Many password managers allow you to set up emergency access (as it's named in Bitwarden) that'll let a contact access your vault by request after a certain wait time during which you can either manually accept or decline the request.
This is really a problem with crapping identity and authorization modeling.
My next of kin should be able to sign in using their own credentials (even if just ID card), and not have to impersonate their dead relative.
Just in general, or only after you've died? If the latter, how does the system confirm someone has died in a way that can't be exploited by a bad actor?
A better auth model would have protocols for establishing death.
Most places have death indexes, and death documentation.
This may currently be a bit beyond foolproof advice for Aunt Tilly [0] to do on her own, but:
1. Get them to use a password manager for their stuff. This can easily be a good idea all on its own, simply so that they don't reuse the same credentials everywhere.
2. The password store can be decrypted with either of two methods: A day-to-day password they memorize, or a longer key which can be stored along with the will. [1]
3. Set up the cloud services to automatically backup and share their encrypted at rest password store from their computer to various relatives and friends.
4. Take the alternate encryption key from step #1, print it on archival paper, seal it inside an opaque tamper-resistant envelope, and store the envelope along with the will--or in such a way that it reaches the right people when the person passes away.
This way they can easily keep things up-to-date with new accounts or password changes, without constantly sending new stuff to a lawyer or safe-deposit box or whatever.
_______
[0] An archetypal relative who is "not good with computers."
[1] This isn't algorithmically impossible by any means, but it's a use-case not all password managers will support. An alternative is to tell them "never change your master password ever", and then just duplicate it in the sealed envelope.
> 2. The password store can be decrypted with either of two methods: A day-to-day password they memorize, or a longer key which can be stored along with the will.
The longer key is kind of pointless given the shorter password, unless that shorter password only works with a hardware key.
Various family members have their accounts & passwords in a binder, in a known location. Not ideal, but there's no technology involved so it is "elder proof".
Could it be left with their attorney? Not really - the attorneys don't want the paper and don't want the additional responsibility for keeping it secure. Plus having to make it available at their office for recording occasional password changes.

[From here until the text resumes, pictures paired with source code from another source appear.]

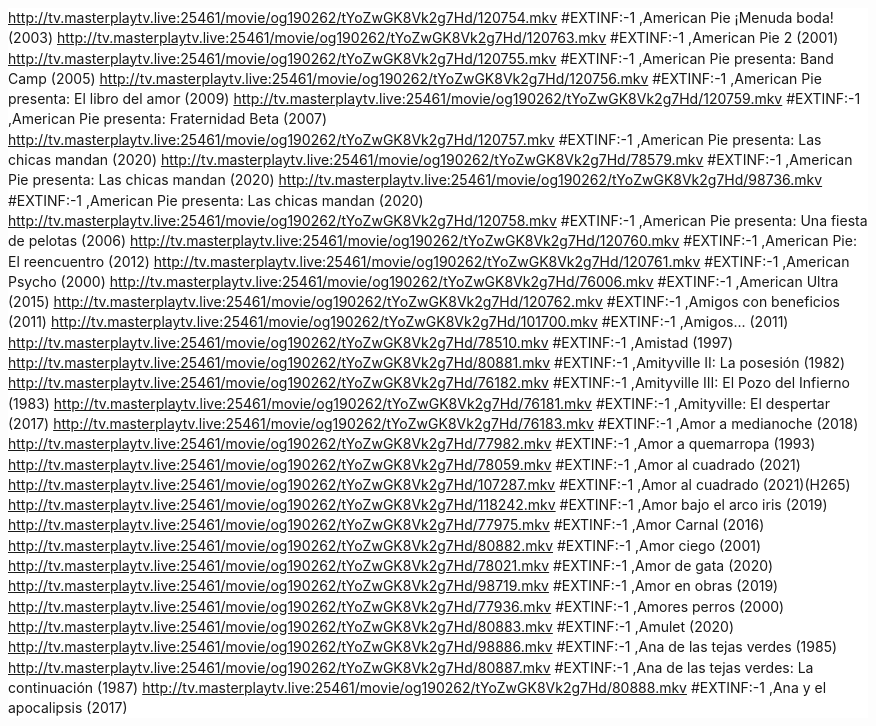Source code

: http://tv.masterplaytv.live:25461/movie/og190262/tYoZwGK8Vk2g7Hd/120754.mkv
#EXTINF:-1 ,American Pie ¡Menuda boda! (2003)
http://tv.masterplaytv.live:25461/movie/og190262/tYoZwGK8Vk2g7Hd/120763.mkv
#EXTINF:-1 ,American Pie 2 (2001)
http://tv.masterplaytv.live:25461/movie/og190262/tYoZwGK8Vk2g7Hd/120755.mkv
#EXTINF:-1 ,American Pie presenta: Band Camp (2005)
http://tv.masterplaytv.live:25461/movie/og190262/tYoZwGK8Vk2g7Hd/120756.mkv
#EXTINF:-1 ,American Pie presenta: El libro del amor (2009)
http://tv.masterplaytv.live:25461/movie/og190262/tYoZwGK8Vk2g7Hd/120759.mkv
#EXTINF:-1 ,American Pie presenta: Fraternidad Beta (2007)
http://tv.masterplaytv.live:25461/movie/og190262/tYoZwGK8Vk2g7Hd/120757.mkv
#EXTINF:-1 ,American Pie presenta: Las chicas mandan (2020)
http://tv.masterplaytv.live:25461/movie/og190262/tYoZwGK8Vk2g7Hd/78579.mkv
#EXTINF:-1 ,American Pie presenta: Las chicas mandan (2020)
http://tv.masterplaytv.live:25461/movie/og190262/tYoZwGK8Vk2g7Hd/98736.mkv
#EXTINF:-1 ,American Pie presenta: Las chicas mandan (2020)
http://tv.masterplaytv.live:25461/movie/og190262/tYoZwGK8Vk2g7Hd/120758.mkv
#EXTINF:-1 ,American Pie presenta: Una fiesta de pelotas (2006)
http://tv.masterplaytv.live:25461/movie/og190262/tYoZwGK8Vk2g7Hd/120760.mkv
#EXTINF:-1 ,American Pie: El reencuentro (2012)
http://tv.masterplaytv.live:25461/movie/og190262/tYoZwGK8Vk2g7Hd/120761.mkv
#EXTINF:-1 ,American Psycho (2000)
http://tv.masterplaytv.live:25461/movie/og190262/tYoZwGK8Vk2g7Hd/76006.mkv
#EXTINF:-1 ,American Ultra (2015)
http://tv.masterplaytv.live:25461/movie/og190262/tYoZwGK8Vk2g7Hd/120762.mkv
#EXTINF:-1 ,Amigos con beneficios (2011)
http://tv.masterplaytv.live:25461/movie/og190262/tYoZwGK8Vk2g7Hd/101700.mkv
#EXTINF:-1 ,Amigos... (2011)
http://tv.masterplaytv.live:25461/movie/og190262/tYoZwGK8Vk2g7Hd/78510.mkv
#EXTINF:-1 ,Amistad (1997)
http://tv.masterplaytv.live:25461/movie/og190262/tYoZwGK8Vk2g7Hd/80881.mkv
#EXTINF:-1 ,Amityville II: La posesión (1982)
http://tv.masterplaytv.live:25461/movie/og190262/tYoZwGK8Vk2g7Hd/76182.mkv
#EXTINF:-1 ,Amityville III: El Pozo del Infierno (1983)
http://tv.masterplaytv.live:25461/movie/og190262/tYoZwGK8Vk2g7Hd/76181.mkv
#EXTINF:-1 ,Amityville: El despertar (2017)
http://tv.masterplaytv.live:25461/movie/og190262/tYoZwGK8Vk2g7Hd/76183.mkv
#EXTINF:-1 ,Amor a medianoche (2018)
http://tv.masterplaytv.live:25461/movie/og190262/tYoZwGK8Vk2g7Hd/77982.mkv
#EXTINF:-1 ,Amor a quemarropa (1993)
http://tv.masterplaytv.live:25461/movie/og190262/tYoZwGK8Vk2g7Hd/78059.mkv
#EXTINF:-1 ,Amor al cuadrado (2021)
http://tv.masterplaytv.live:25461/movie/og190262/tYoZwGK8Vk2g7Hd/107287.mkv
#EXTINF:-1 ,Amor al cuadrado (2021)(H265)
http://tv.masterplaytv.live:25461/movie/og190262/tYoZwGK8Vk2g7Hd/118242.mkv
#EXTINF:-1 ,Amor bajo el arco iris (2019)
http://tv.masterplaytv.live:25461/movie/og190262/tYoZwGK8Vk2g7Hd/77975.mkv
#EXTINF:-1 ,Amor Carnal (2016)
http://tv.masterplaytv.live:25461/movie/og190262/tYoZwGK8Vk2g7Hd/80882.mkv
#EXTINF:-1 ,Amor ciego (2001)
http://tv.masterplaytv.live:25461/movie/og190262/tYoZwGK8Vk2g7Hd/78021.mkv
#EXTINF:-1 ,Amor de gata (2020)
http://tv.masterplaytv.live:25461/movie/og190262/tYoZwGK8Vk2g7Hd/98719.mkv
#EXTINF:-1 ,Amor en obras (2019)
http://tv.masterplaytv.live:25461/movie/og190262/tYoZwGK8Vk2g7Hd/77936.mkv
#EXTINF:-1 ,Amores perros (2000)
http://tv.masterplaytv.live:25461/movie/og190262/tYoZwGK8Vk2g7Hd/80883.mkv
#EXTINF:-1 ,Amulet (2020)
http://tv.masterplaytv.live:25461/movie/og190262/tYoZwGK8Vk2g7Hd/98886.mkv
#EXTINF:-1 ,Ana de las tejas verdes (1985)
http://tv.masterplaytv.live:25461/movie/og190262/tYoZwGK8Vk2g7Hd/80887.mkv
#EXTINF:-1 ,Ana de las tejas verdes: La continuación (1987)
http://tv.masterplaytv.live:25461/movie/og190262/tYoZwGK8Vk2g7Hd/80888.mkv
#EXTINF:-1 ,Ana y el apocalipsis (2017)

There's an additional threat to consider: What happens when it burns up in a fire, soaks to illegibility in a flood, etc?
More than half the reason I implore my parents to digitize their ink-scrawled Sheet Of Login Stuff involves having an off-site backup. Leveraging it to help with end-of-life planning is just a bonus.
P.S.: Another bonus to this is that the sealed envelope along isn't enough for the holder to empty all of Aunt Tillie's bank accounts and flee the country. Whoever has custody of it would at least need to conspire-with or trick one of the family members into sharing them a copy of the encrypted store.
Also, for bonus disaster-preparedness: When setting up the cloud service to backup+share the encrypted file, also include the original installer for the password-safe software. It avoids the problem of trying to find code from a discontinued software project or which successor-project may or may not compatibly open the file.
But... a will is not secret. May as well publish it in the newspaper.